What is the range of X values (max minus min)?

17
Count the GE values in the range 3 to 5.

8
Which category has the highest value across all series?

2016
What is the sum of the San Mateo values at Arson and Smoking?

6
==
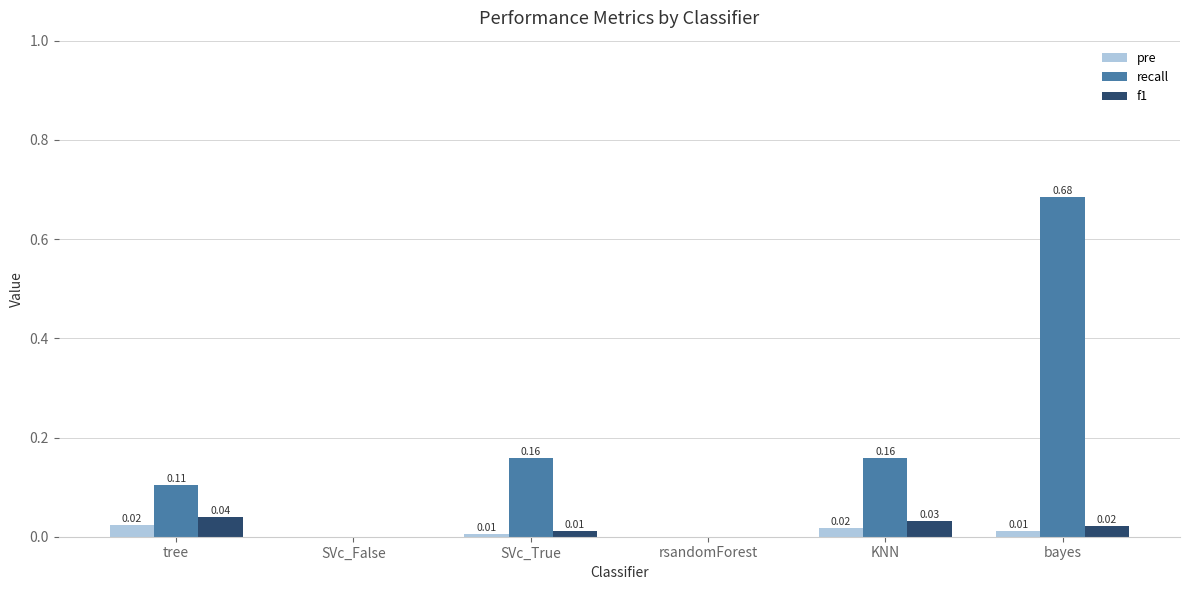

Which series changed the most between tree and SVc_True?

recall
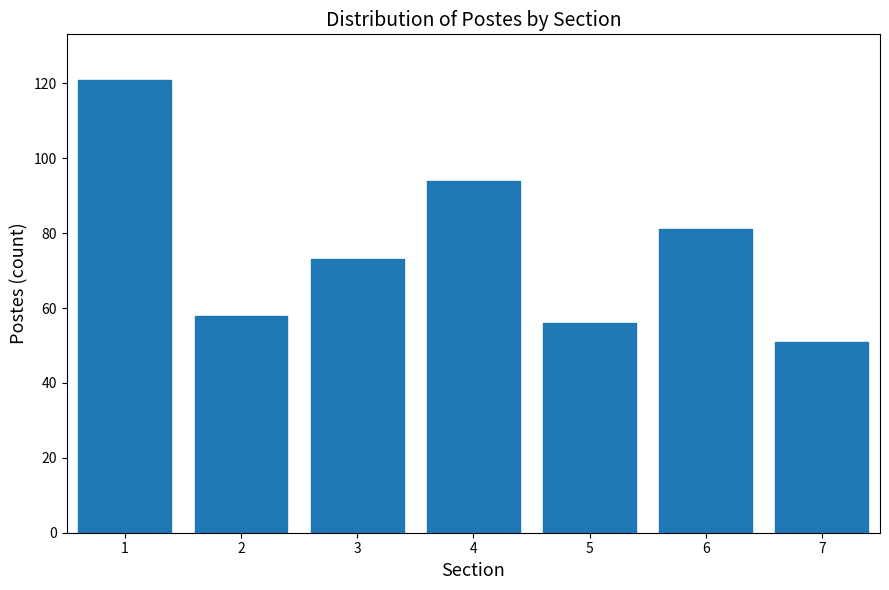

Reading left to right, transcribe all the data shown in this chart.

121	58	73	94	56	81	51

• **REQUEST**:
Show every line in the listing that contains the string "range", matching case exactly.

• **OUTPUT**:
What is the range of X values (max minus min)?
Count the GE values in the range 3 to 5.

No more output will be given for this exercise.